The Queen’s Medical Center
A 42-year-old female patient went for a routine valve replacement at another hospital. That routine replacement became an urgent situation when her heart began to fail during the operation. She was immediately transferred to Queen’s Heart where we had the technology and the multidisciplinary team to save the patient’s life.
When the patient arrived at The Queen’s Medical Center—where her brother is an ICU nurse—her chest was open and tubes from her procedure were still in place. We immediately put her on a machine that handles the heart and lung function called an ECMO. The situation was dire. Her heart function was at 10% and the only thing keeping her alive was the ECMO machine. The Queen’s Heart multi-disciplinary team was there and ready to exhaust every possibility to help the patient regain heart function.
The ECMO machine was doing its job, keeping the blood circulating. But that was the only thing keeping the patient alive. We had to make a big decision – do we risk flying her to the mainland to receive a heart transplant? Or do we try everything in our power to help the patient regain heart function when her mortality rate was so high? Our heart specialists contacted heart transplant offices to determine if she would be a candidate for a new heart, but after weighing the risks of the transfer versus the possible but slim chance of a positive outcome, we determined that transferring her to the mainland was not the best option.
For the next 12 hours, our team supported the patient, watching and waiting for possible improvement. Seeing none, the heart failure team, working together with the intensive care and cardiac team, collectively decided to return to the operating room and see visually what the heart was doing. We removed the clamps around the heart and began cleaning out the blood clots and excess blood from the previous surgery. During this process, we were hopeful when we saw one of the heart valves start to open.

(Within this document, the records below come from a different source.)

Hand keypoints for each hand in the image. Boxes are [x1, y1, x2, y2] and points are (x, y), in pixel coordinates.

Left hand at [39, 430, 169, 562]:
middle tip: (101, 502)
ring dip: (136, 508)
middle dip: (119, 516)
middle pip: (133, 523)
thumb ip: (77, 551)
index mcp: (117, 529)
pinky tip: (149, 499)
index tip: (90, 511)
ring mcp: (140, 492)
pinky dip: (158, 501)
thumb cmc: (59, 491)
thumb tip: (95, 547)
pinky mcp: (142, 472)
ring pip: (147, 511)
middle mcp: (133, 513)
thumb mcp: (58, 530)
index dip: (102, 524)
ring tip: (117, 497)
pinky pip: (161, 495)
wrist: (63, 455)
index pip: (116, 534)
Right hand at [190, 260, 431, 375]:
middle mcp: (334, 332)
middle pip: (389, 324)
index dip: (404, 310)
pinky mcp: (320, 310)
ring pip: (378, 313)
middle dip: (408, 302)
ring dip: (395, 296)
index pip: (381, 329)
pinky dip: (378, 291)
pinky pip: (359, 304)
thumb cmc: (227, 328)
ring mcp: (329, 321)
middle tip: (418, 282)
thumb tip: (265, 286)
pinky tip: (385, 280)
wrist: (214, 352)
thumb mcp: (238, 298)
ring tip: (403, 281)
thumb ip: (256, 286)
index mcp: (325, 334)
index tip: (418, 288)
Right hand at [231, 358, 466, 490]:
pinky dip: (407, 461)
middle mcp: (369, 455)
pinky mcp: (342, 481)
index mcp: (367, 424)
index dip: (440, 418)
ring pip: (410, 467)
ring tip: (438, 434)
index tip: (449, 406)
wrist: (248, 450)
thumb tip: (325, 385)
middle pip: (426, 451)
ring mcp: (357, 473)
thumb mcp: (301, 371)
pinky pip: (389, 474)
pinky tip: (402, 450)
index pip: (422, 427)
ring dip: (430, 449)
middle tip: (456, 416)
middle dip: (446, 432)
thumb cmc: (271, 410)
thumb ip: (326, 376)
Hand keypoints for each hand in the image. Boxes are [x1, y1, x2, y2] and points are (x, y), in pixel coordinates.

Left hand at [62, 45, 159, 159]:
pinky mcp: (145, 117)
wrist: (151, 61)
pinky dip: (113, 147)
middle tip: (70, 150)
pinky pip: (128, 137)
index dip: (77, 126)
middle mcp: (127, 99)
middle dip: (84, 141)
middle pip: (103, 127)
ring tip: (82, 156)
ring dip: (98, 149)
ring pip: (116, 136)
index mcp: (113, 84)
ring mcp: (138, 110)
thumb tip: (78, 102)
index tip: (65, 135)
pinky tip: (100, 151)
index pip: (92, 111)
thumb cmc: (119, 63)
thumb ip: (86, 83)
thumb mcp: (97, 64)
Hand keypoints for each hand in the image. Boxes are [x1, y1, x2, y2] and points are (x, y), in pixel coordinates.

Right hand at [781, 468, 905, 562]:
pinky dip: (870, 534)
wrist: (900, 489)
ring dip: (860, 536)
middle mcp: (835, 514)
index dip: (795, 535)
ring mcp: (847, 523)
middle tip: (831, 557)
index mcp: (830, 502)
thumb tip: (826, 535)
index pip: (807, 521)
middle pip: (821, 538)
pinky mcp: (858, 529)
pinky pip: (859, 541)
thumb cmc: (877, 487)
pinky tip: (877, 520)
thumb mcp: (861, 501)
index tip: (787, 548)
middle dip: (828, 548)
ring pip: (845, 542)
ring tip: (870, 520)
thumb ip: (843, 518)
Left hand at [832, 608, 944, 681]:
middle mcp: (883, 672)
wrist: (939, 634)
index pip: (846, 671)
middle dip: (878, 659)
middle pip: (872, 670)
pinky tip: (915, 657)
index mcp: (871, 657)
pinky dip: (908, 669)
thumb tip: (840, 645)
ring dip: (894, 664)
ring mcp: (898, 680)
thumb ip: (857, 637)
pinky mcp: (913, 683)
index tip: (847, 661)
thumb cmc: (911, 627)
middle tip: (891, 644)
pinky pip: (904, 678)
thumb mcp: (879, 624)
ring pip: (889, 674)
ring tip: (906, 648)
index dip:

The more clots we took out, the more the heart began to function. The team monitored the patient for 45 minutes with the heart and lung machine before turning the ECMO off to see if the patient’s heart could function on its own. We took out the pump, and we were thrilled when the heart started beating on its own. We were relieved that our skilled care and vigilance had prevented the need for what would have been an extremely risky heart transplant.
Soon, the patient was off all machines and was improving by the hour. As her situation improved, she became well enough to be transferred back to her original hospital for observation and reunited with her family, including her brother the ICU nurse at Queen’s.
Good News Summary:
Our Queen’s Heart multidisciplinary team of specialists joined together to take a patient from 90% heart failure and mortality rate to regaining all heart function and going home in 5 days. This is why we are Hawaiʻi’s lifetime partner in health.